▶ **Текст для разбора**:
-- -- --

Возможна ли интерпретация этнографических фактов свидетельствами столь древней археологической эпохи? Ни с общих позиций науки (например, плодотворного использования этнологических данных для гуманитарных исследований), ни на конкретном этнографическом уровне препятствий для этого нет. Ведь еще недавно по материалам, собранным среди осетин Виленом Уарзиати, печеные из теста фигурки имели либо антропоморфный вид и предназначались для девочек, либо зооморфный — для мальчиков, т.е. женский принцип здесь интерпретируется через человеческий облик, а мужской — через зверийный. Любопытно объяснение обычая, записанное Уарзиати; девочке нужны куклы, похожие на людей, — ей суждено стать матерью, а мальчику надо стать кормильцем, хорошим землепашцем, скотоводом и охотником. Здесь четко выражена идея, что тело будущей женщины должно быть полностью человеческим, идея же мужского тела вроде как не выражена, но если разобраться, то нетрудно показать, что она сведена к звериному телу.
Осетинский обычай раскрывается через древнеиранское понятие фарна — материализованного залога удачи и счастья. Фарн выступает в образе газели, барана, огня, света, может быть человекоподобен. Судя по материалам, собранным Борисом Литвин-ским, приходящий фарн выступает в образе барана, уходящий — в образе хищной птицы. Фарн связан с ограниченным числом людей, выделяющихся из остальных, или с отдельным человеком. В избирательности фарна выражена его витальность, принадлежность к сфере жизнедеятельности людей.

-- -- --

▶ **Рабочее задание 1**:
Ответьте по отрывку об осетинском обычае, каждый ответ с новой строки:
(а) Для кого предназначались печеные фигурки человеческого вида?
(б) Кем, согласно записанному объяснению, надо стать мальчику?
(в) В образе кого выступает уходящий фарн?
▶ **Рабочее задание 2**: Пожалуйста, перепишите дословно из отрывка об осетинском обычае участок от «Осетинский обычай раскрывается» до «сфере жизнедеятельности людей.» включительно.

▶ **Блок данных**:
-- -- --

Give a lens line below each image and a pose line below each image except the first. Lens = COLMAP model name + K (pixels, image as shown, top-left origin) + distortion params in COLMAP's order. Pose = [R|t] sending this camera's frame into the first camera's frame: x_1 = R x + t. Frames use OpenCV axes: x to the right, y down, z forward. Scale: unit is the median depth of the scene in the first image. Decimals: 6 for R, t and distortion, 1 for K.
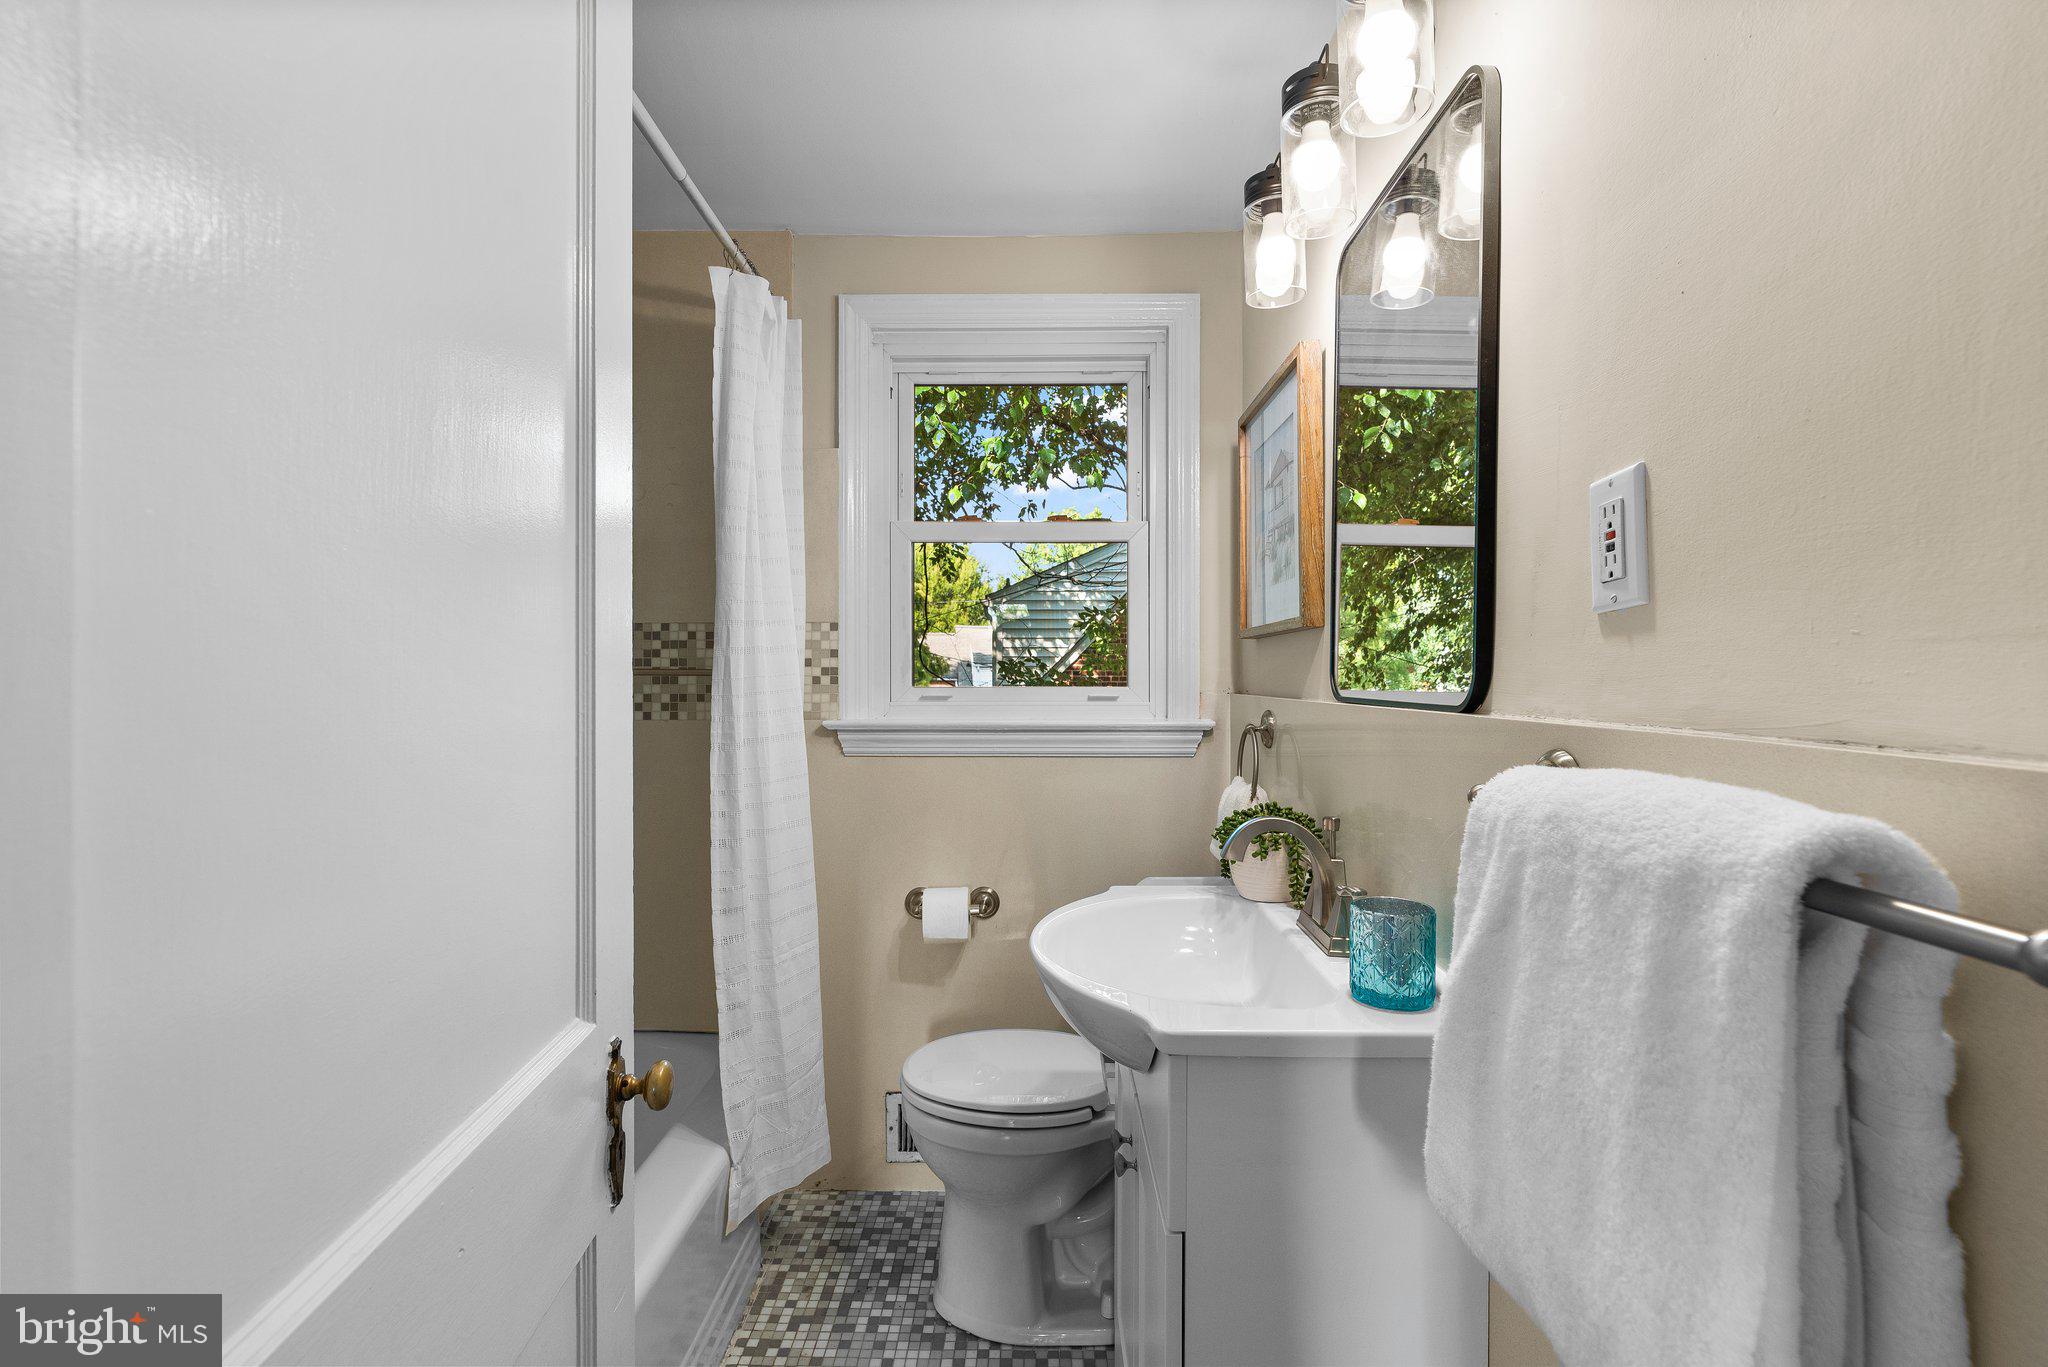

-- -- --

▶ **Ответ 1**:
(а) Для девочек.
(б) Кормильцем, хорошим землепашцем, скотоводом и охотником.
(в) В образе хищной птицы.

▶ **Ответ 2**:
Осетинский обычай раскрывается через древнеиранское понятие фарна — материализованного залога удачи и счастья. Фарн выступает в образе газели, барана, огня, света, может быть человекоподобен. Судя по материалам, собранным Борисом Литвин-ским, приходящий фарн выступает в образе барана, уходящий — в образе хищной птицы. Фарн связан с ограниченным числом людей, выделяющихся из остальных, или с отдельным человеком. В избирательности фарна выражена его витальность, принадлежность к сфере жизнедеятельности людей.